PROBLEM TO SOLVE » Copy out the data below from its first line through the line containing "Indicated: 113,°F", omitting the pictures.

- - -

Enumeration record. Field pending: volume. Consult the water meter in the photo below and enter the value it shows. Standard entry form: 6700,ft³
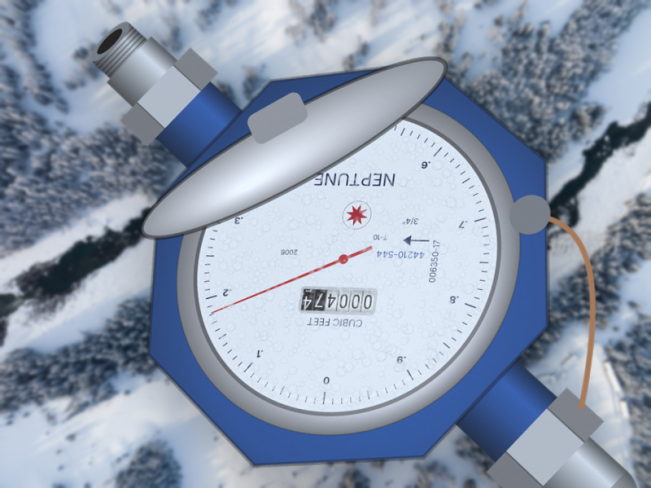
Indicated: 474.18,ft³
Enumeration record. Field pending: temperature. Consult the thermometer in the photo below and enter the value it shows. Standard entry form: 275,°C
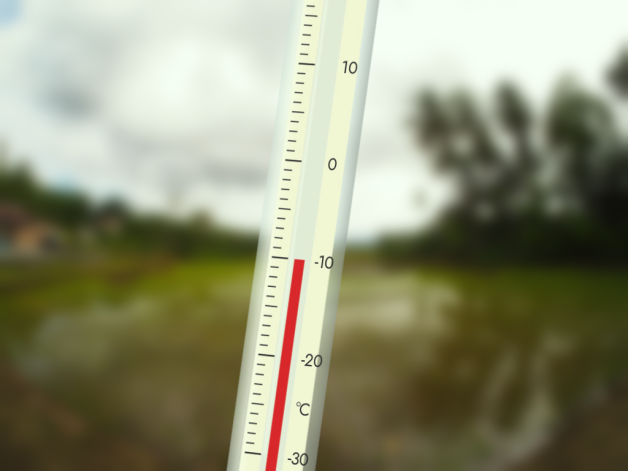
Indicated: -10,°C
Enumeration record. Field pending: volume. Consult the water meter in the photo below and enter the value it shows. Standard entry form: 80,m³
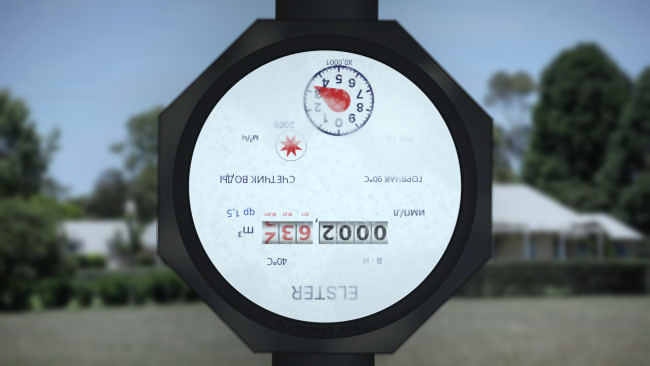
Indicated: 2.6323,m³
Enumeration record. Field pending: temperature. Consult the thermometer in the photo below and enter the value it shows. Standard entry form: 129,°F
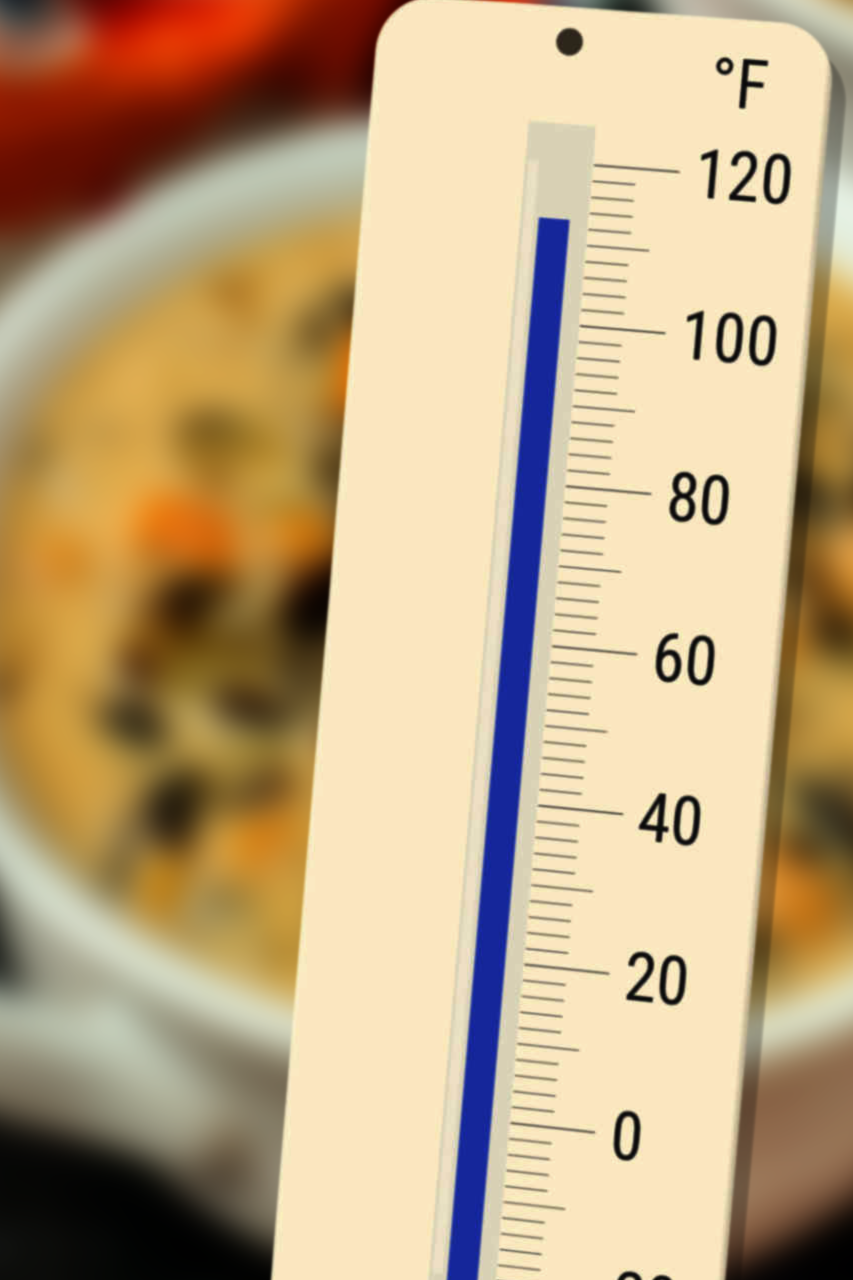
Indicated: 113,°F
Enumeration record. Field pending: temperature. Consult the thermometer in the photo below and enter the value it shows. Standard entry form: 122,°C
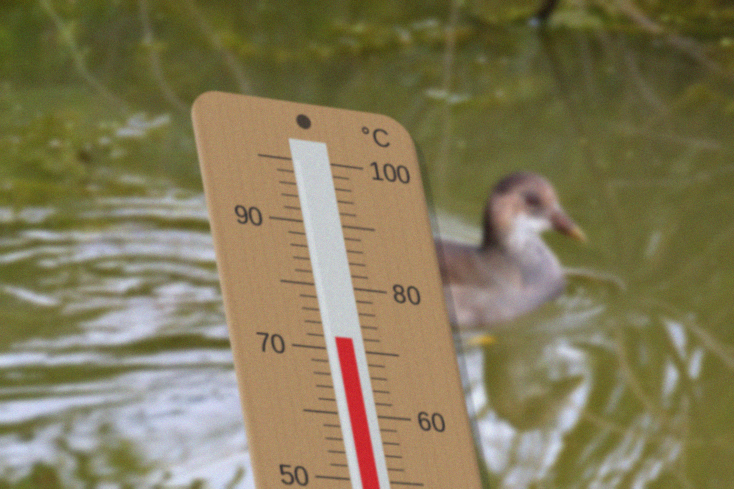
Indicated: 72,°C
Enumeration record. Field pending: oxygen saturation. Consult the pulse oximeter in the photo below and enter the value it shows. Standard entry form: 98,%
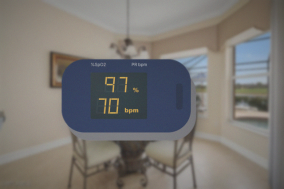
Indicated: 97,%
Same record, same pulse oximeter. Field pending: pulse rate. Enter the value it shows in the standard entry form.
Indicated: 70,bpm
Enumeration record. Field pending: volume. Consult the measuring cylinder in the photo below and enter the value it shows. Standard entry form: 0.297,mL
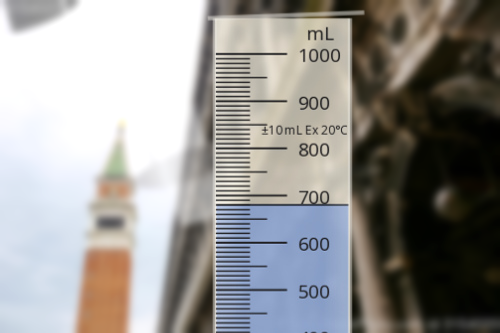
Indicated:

- - -

SOLUTION BELOW »
Enumeration record. Field pending: volume. Consult the water meter in the photo below and enter the value it shows. Standard entry form: 6700,ft³
Indicated: 474.18,ft³
Enumeration record. Field pending: temperature. Consult the thermometer in the photo below and enter the value it shows. Standard entry form: 275,°C
Indicated: -10,°C
Enumeration record. Field pending: volume. Consult the water meter in the photo below and enter the value it shows. Standard entry form: 80,m³
Indicated: 2.6323,m³
Enumeration record. Field pending: temperature. Consult the thermometer in the photo below and enter the value it shows. Standard entry form: 129,°F
Indicated: 113,°F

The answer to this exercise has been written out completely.